We honored 82 new physicians from 17 foreign countries. Students were grouped by their homeland and we stood for each national anthem and the awarding of diplomas from each country in turn, from Albania and Bangladesh to Zimbabwe and eventually to Sri Lanka, as per the Cyrillic alphabet.

Anyway, I had no idea how emotional the ceremony would be. But when I thought of how strong, how brave, how determined were those young people, so far from home, most of them in their twenties, when I thought of them studying Russian for a year and then studying medicine in the language and here, finally having reached such a goal, I found myself positively weepy.

I got to sit next to Gideons’ father, Dr. Gideon Nwaanze, former mayor of his city – and better yet, a minister of the gospel – who had made the trip all the way from Nigeria to celebrate the day with his namesake. The next day at church, we honored our beloved brother Gideons and after the service enjoyed ice cream with piles of fresh raspberries.

* * * * *

And so calling Gideons late Sunday evening was certainly not on my To-Do list. Nor was a midnight excursion to the hospital but there we were.

I had twisted my ankle by falling out of my bathroom. It’s a bit of a trick, admittedly, but it can be done. I had gotten up and down a stepstool without mishap to fiddle with a recalcitrant bathroom light. Back on the floor, I took one life-altering step backward and managed to fall out of the bathroom into the hallway, where the floor is two inches lower. (Welcome to Russia!) But it can result in a tumble, and tumble I did.

I tried to stand and had pain shooting from my right ankle on up.

I bet this is how a break feels, I thought. But I had to congratulate myself because no one in my immediate family has ever broken a bone or had an accident requiring a cast. Oh, I love to be a trailblazer.

But this trailblazer wanna-be needed medical help. So I called Gideons. No answer. I called other friends from church. No luck. Back to Gideons. Still no answer. Then Galina, the neighbor lady downstairs answered and came right up. I crawled to the door.
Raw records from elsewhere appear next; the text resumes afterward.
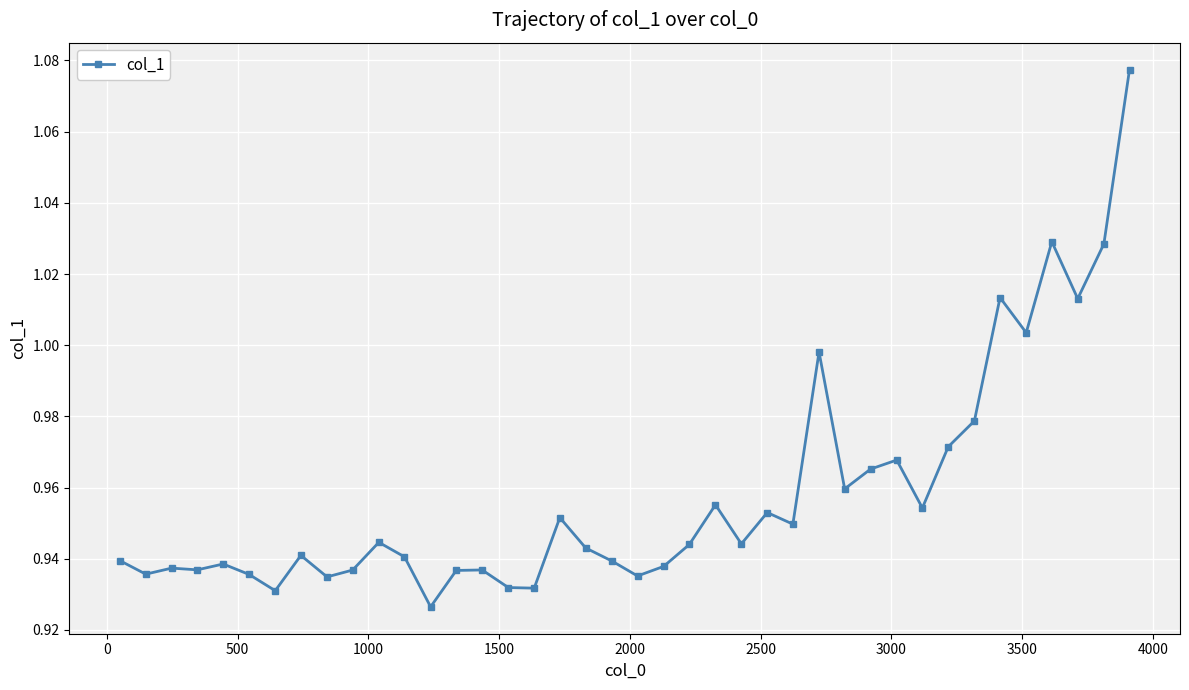

True or false: there are more than 1 points higher than both neighbors.

True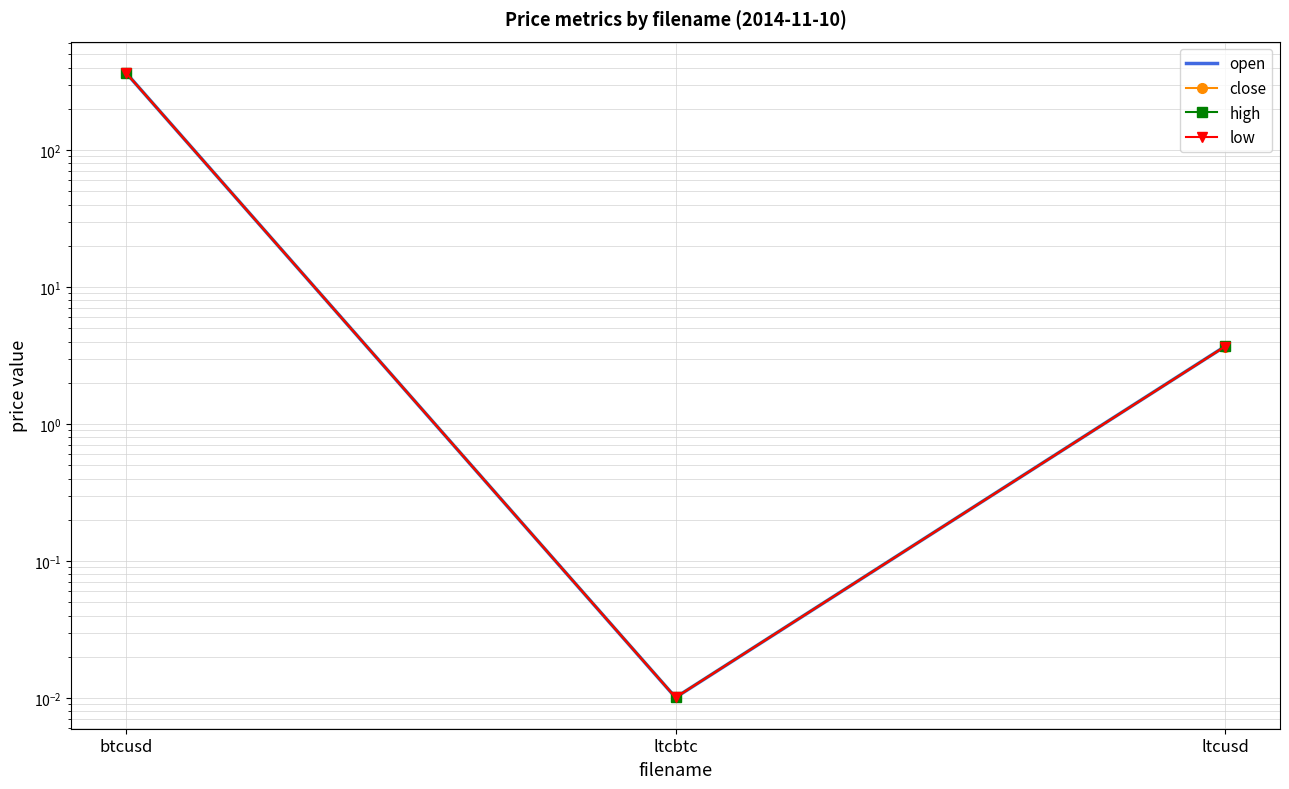

At ltcbtc, list the series in order from largest to smallest.

close, high, open, low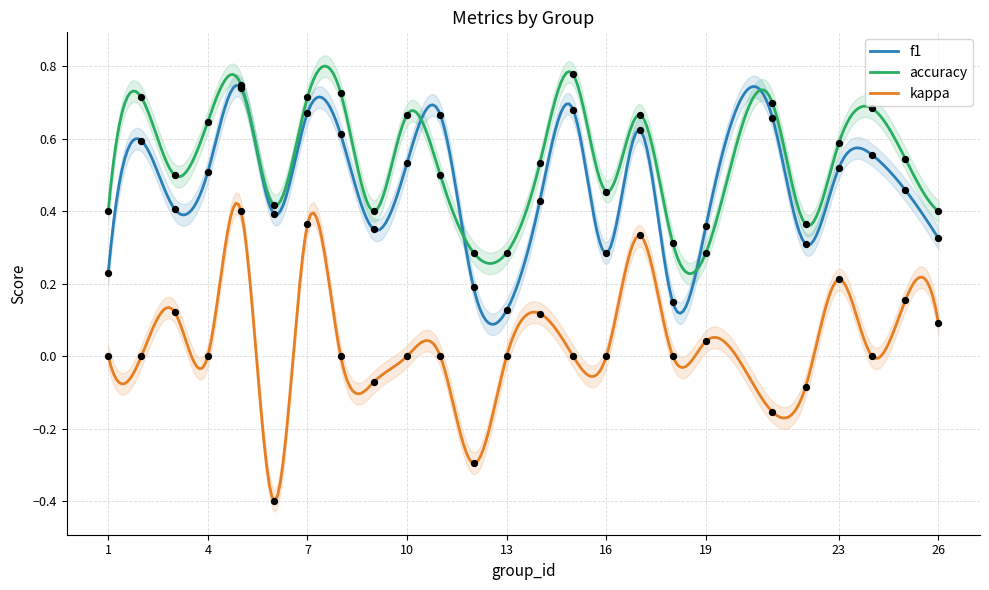

At which category is the sum across all series the highest?

5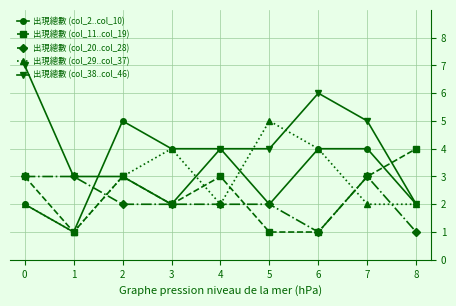

The 出現總數 (col_20..col_28) series shows 4 at 3. True or false?

False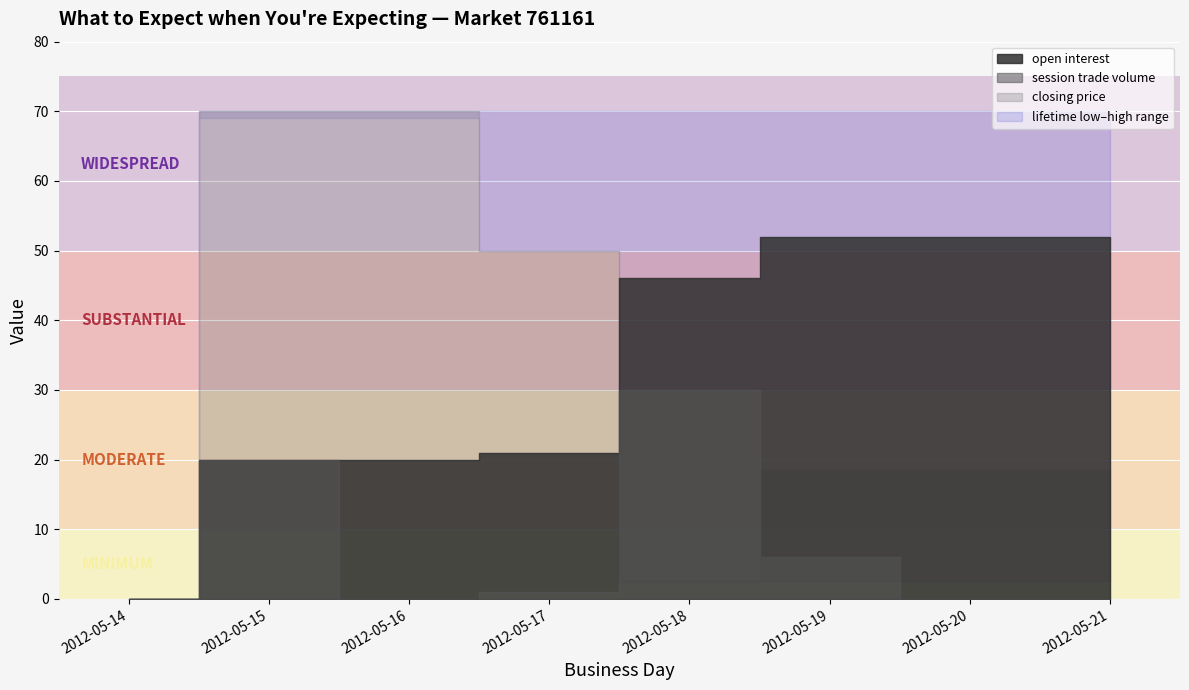

At 2012-05-19, list the series in order from largest to smallest.

lifetime high, open interest, closing price, session trade volume, lifetime low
She proceeded to call “Skoraya Pomish” – the local “doctor at your door service.” In minutes Gideons called and then came over. Soon my apartment was a beehive of neighbors, Gideons and medical personnel. It was almost a party. And it was all about me. But alas, all that attention was only temporary.

Still, I got my first ever ambulance ride – no siren or flashing lights though – and in 3 minutes we were at the hospital. Gideons and the Galina’s husband, Yuri, helped me hop to out to the ambulance and then into the hospital. Finally they realized it would be faster to just carry me, lightweight that I am (not hardly).

Well, it was all over by 3:00 a.m. I was back home, having had enough drama for one day. Since then, the excitement has faded, reality has set in and I’m learning how to get around on crutches. I’m learning how the value of upper body strength, or more precisely, how valuable it would be to have some. I’m learning the value of plastic baggies for toting things from one room to the next and I have plenty of those. I’m learning the value of mobility.

And there are so many tender mercies. Gideons has checked in with me regularly before he left yesterday for Moscow. The neighbors downstairs, a family, have been here day-in-and-day-out. They now have the extra keys to my apartment and 14-year-old Andrey comes up twice a day to give me a hand: water my plants, feed the birds, pick up some groceries, empty the trash.

So, what a memorable Independence Day this has been! The way I look at it, if there’s no July 4th fireworks and excitement in the city where you live, make your own! For me, I’ll always remember this holiday – my Fourth of July with an unexpected twist.